----- Teks Hasil Ekstraksi -----
"Sejauh ini tidak ada, karena tidak sembunyi-sembunyi juga. Karena pihak-pihak yang menurut undang-undang harus menerima pemberitahuan sudah kami berikan pemberitahuan," tuturnya.
Diketahui, Yaqut kembali mendatangi Gedung Merah Putih KPK pada Selasa (24/3/2026) setelah sebelumnya menjalani pemeriksaan kesehatan di RS Polri Kramatjati. Kedatangannya saat itu untuk melanjutkan proses sebagai tahanan rutan.
KPK sebelumnya menetapkan dan menahan Yaqut pada 12 Maret 2026. Lima hari kemudian, pihak keluarga mengajukan permohonan pengalihan menjadi tahanan rumah. Tepat sepekan setelah penahanan, pada 19 Maret 2026, permohonan tersebut dikabulkan sehingga status penahanannya berubah menjadi tahanan rumah.
----- Cuplikan Data -----
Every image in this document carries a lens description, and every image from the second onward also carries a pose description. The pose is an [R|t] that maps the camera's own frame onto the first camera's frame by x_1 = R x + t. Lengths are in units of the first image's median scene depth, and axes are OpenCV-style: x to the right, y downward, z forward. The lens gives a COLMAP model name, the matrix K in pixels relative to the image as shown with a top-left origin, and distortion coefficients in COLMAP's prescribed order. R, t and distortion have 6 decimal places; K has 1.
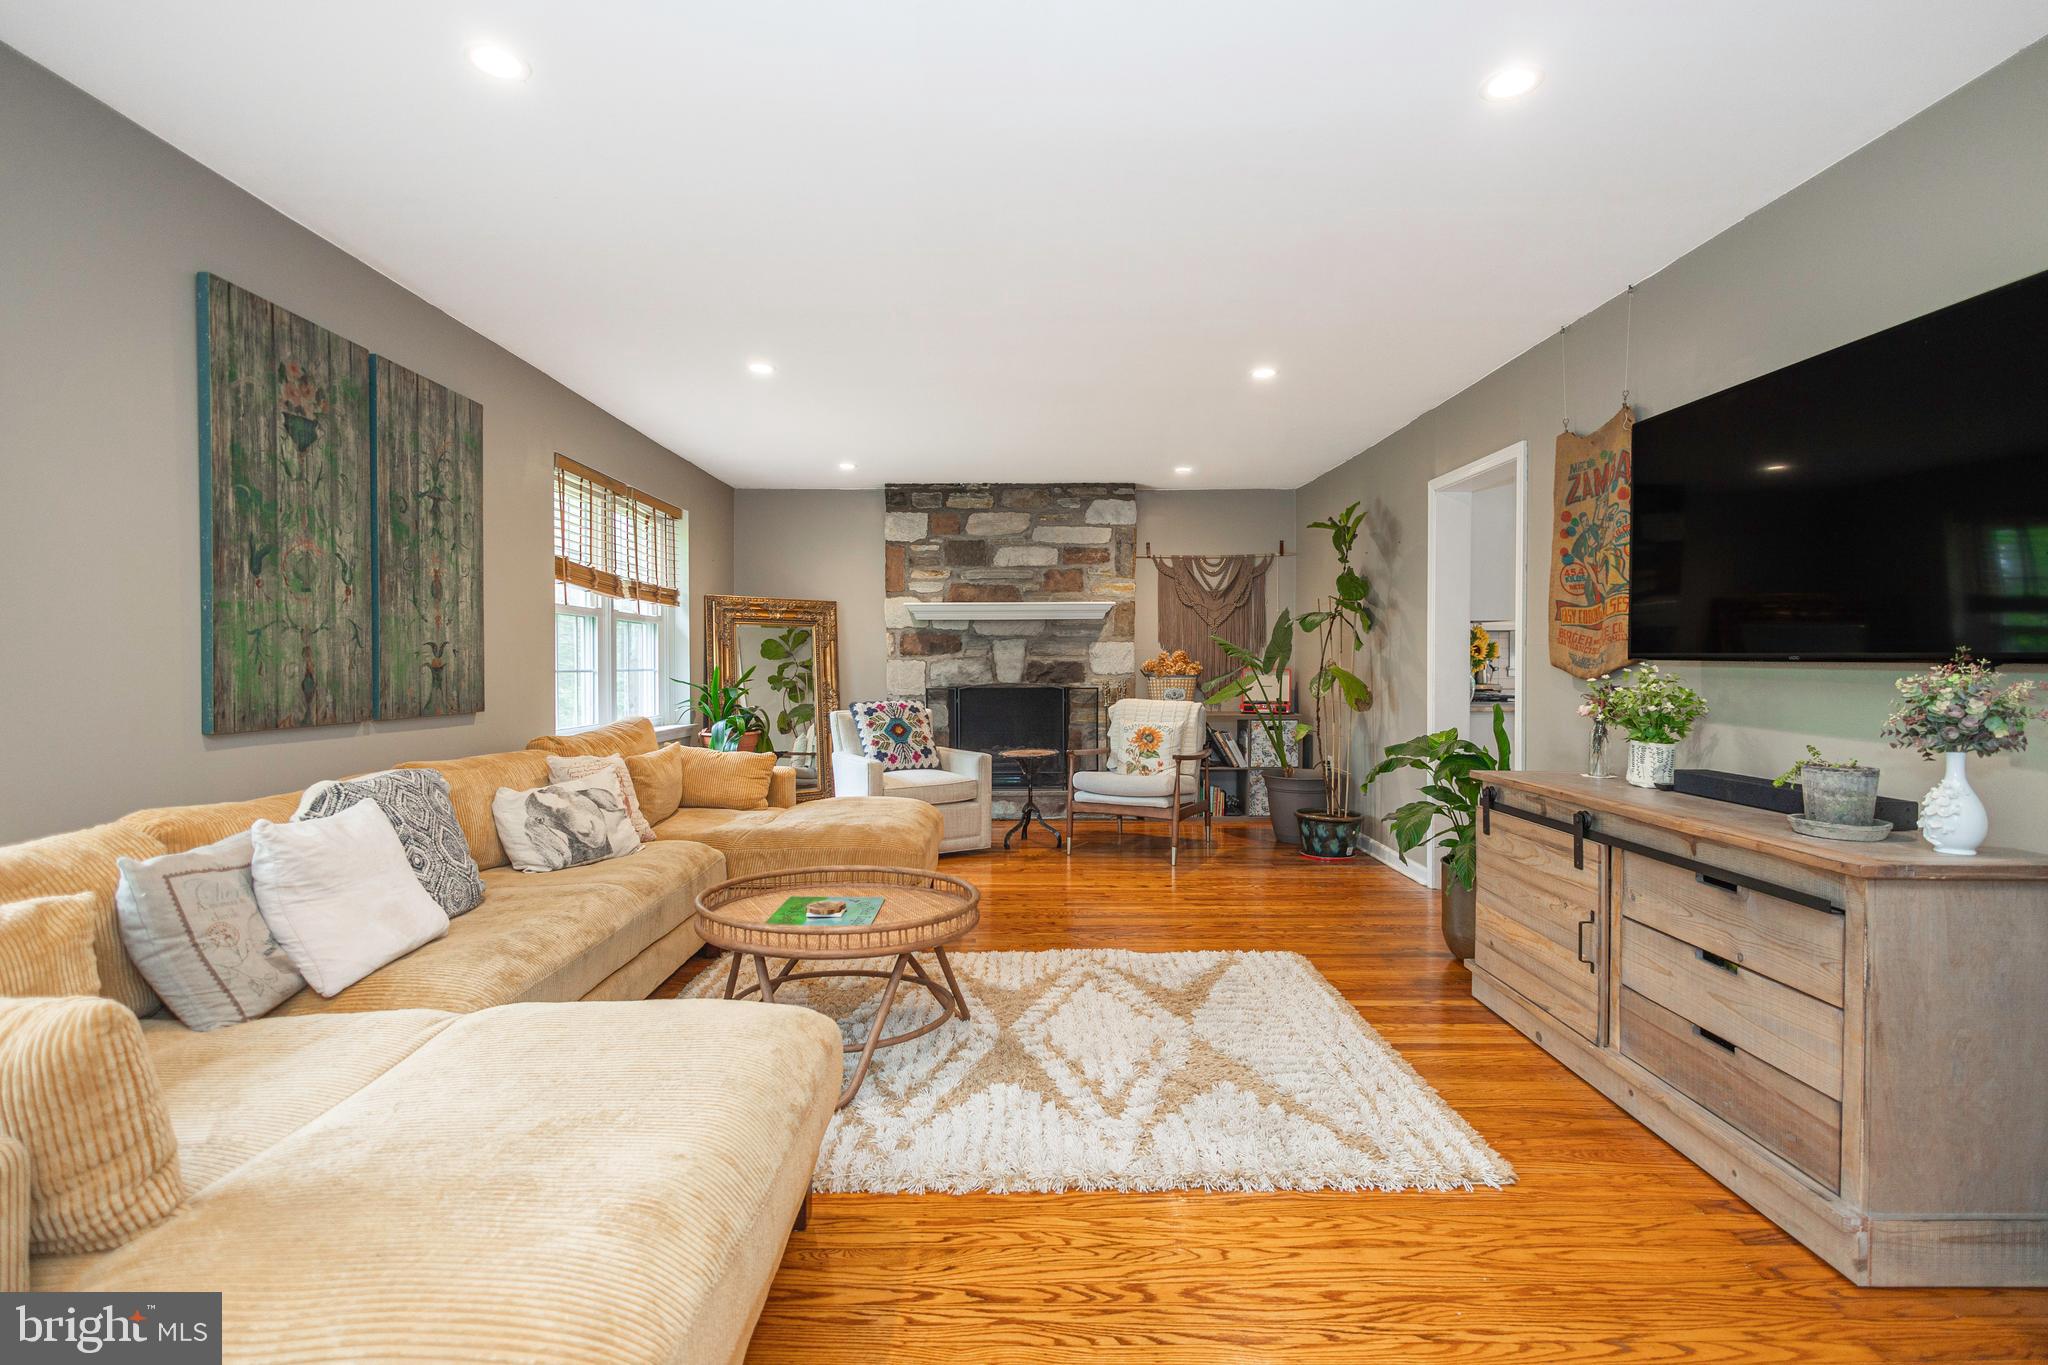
lens RADIAL K [[944.6, 0, 1035.7], [0, 944.6, 676.0], [0, 0, 1]] dist [0.008834, -0.002516]
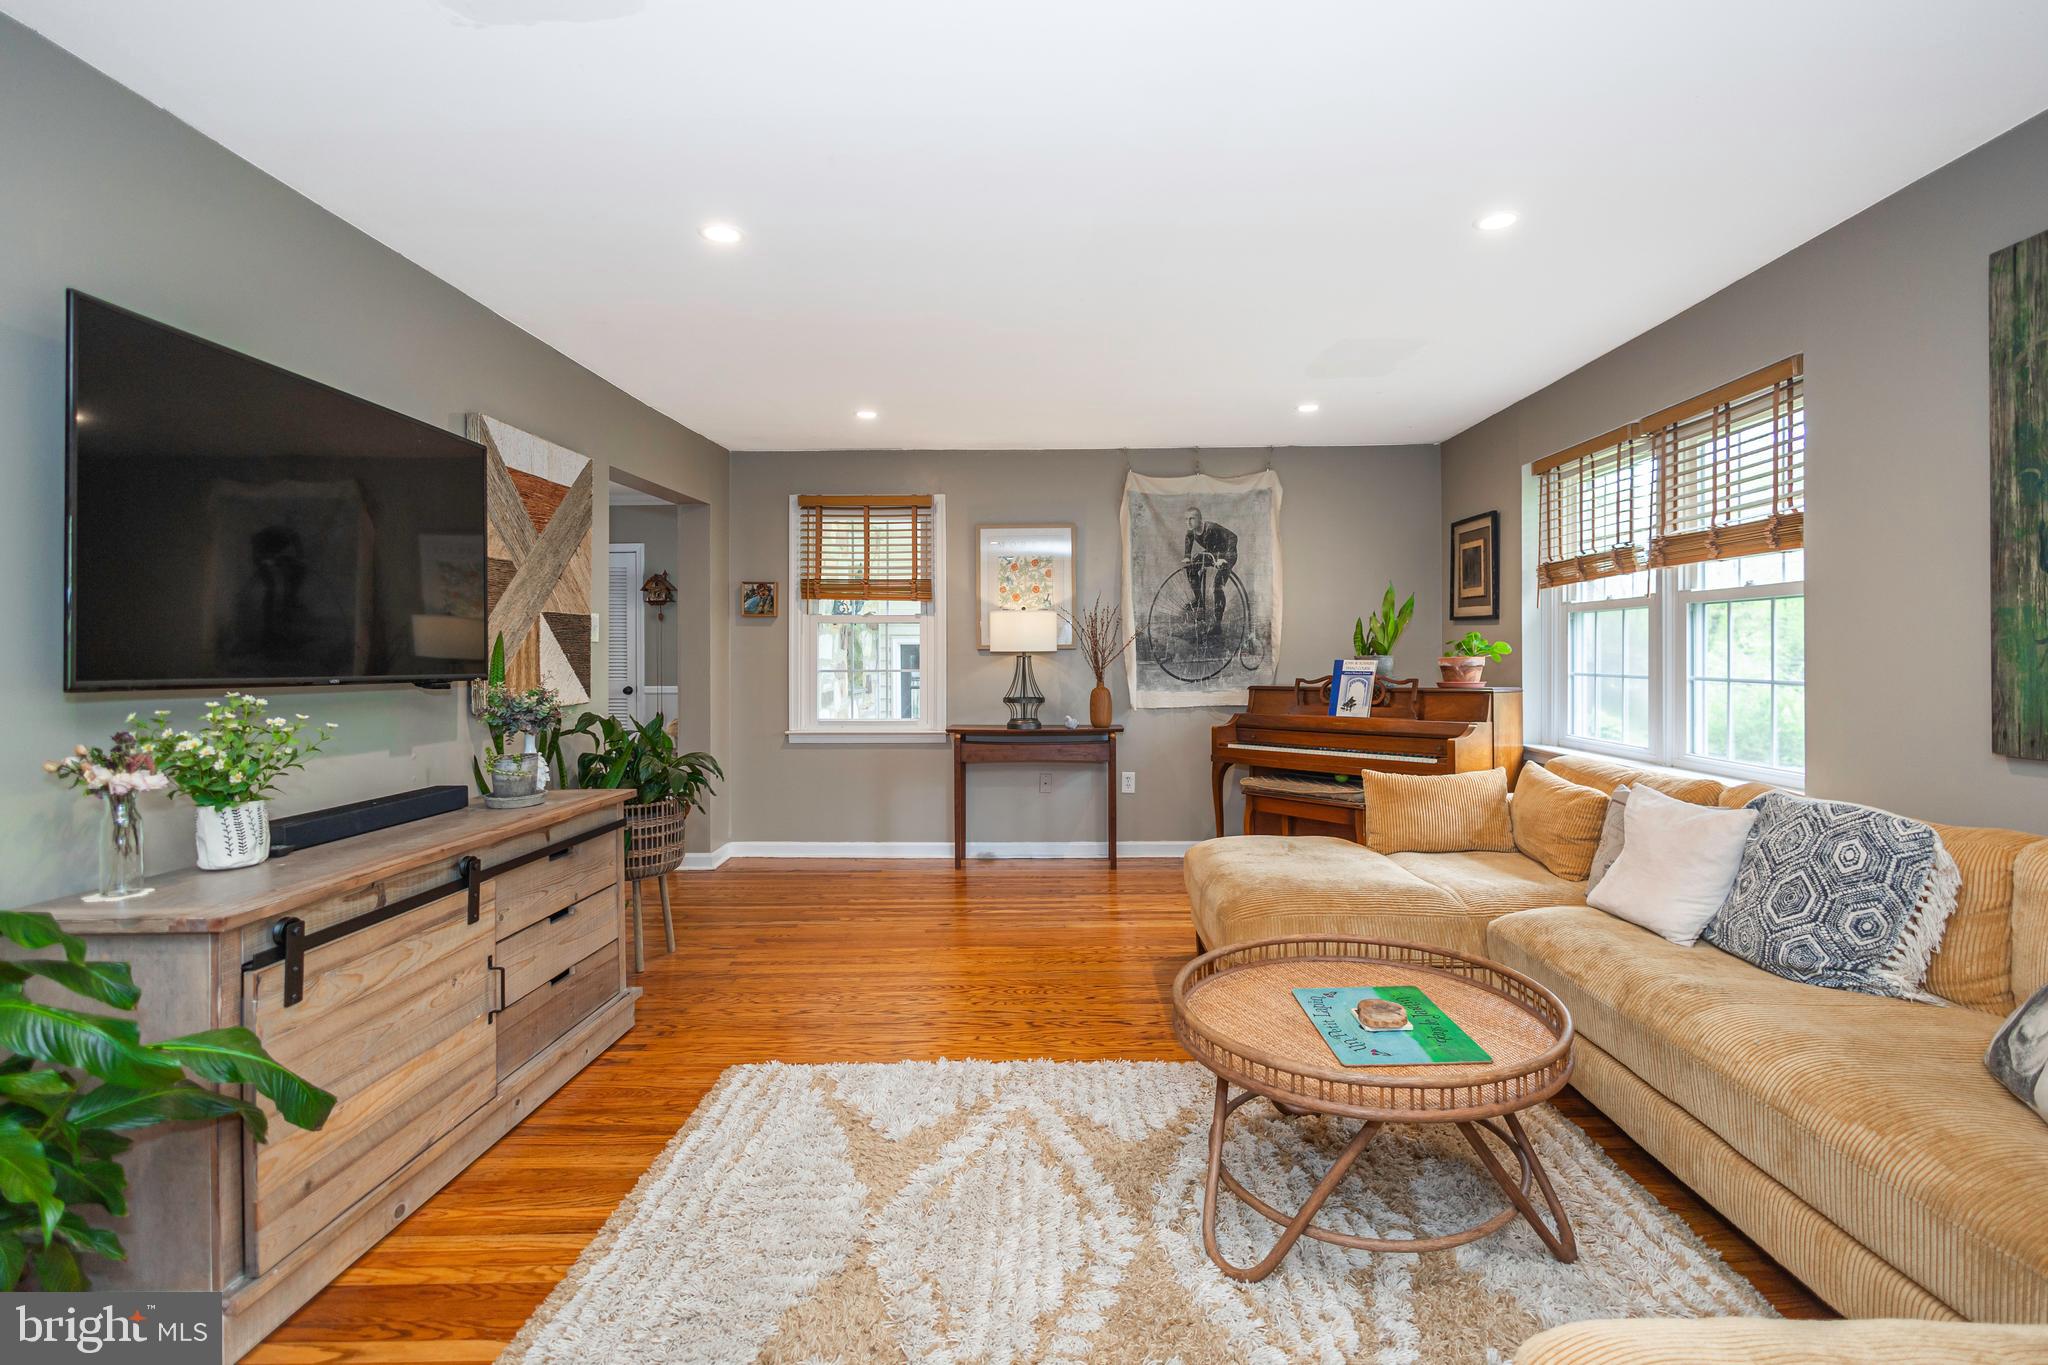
lens RADIAL K [[944.6, 0, 1067.2], [0, 944.6, 651.4], [0, 0, 1]] dist [0.008834, -0.002516]
pose [[-0.999943, 0.006068, 0.008794, 0.015407], [0.006167, 0.999917, 0.011293, -0.044164], [-0.008725, 0.011347, -0.999898, 1.557717]]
-----
- _Tugas yang Dikerjakan_
(1) Menurut teks tentang penahanan Yaqut, pada tanggal berapa permohonan pengalihan menjadi tahanan rumah dikabulkan?
(2) Tolong lanjutkan teks tentang penahanan Yaqut setelah kalimat terakhirnya.

- _Hasil Tugas_
(1) Permohonan itu dikabulkan pada 19 Maret 2026.

(2)
Saat kembali ke Gedung Merah Putih KPK, Yaqut masih mengenakan rompi oranye khas tahanan lembaga antirasuah tersebut.
"Iya, alhamdulilah saya bisa sungkem ke ibu saya, ke ibunda saya," kata Yaqut saat tiba di Gedung Merah Putih KPK, Selasa (24/3/2026).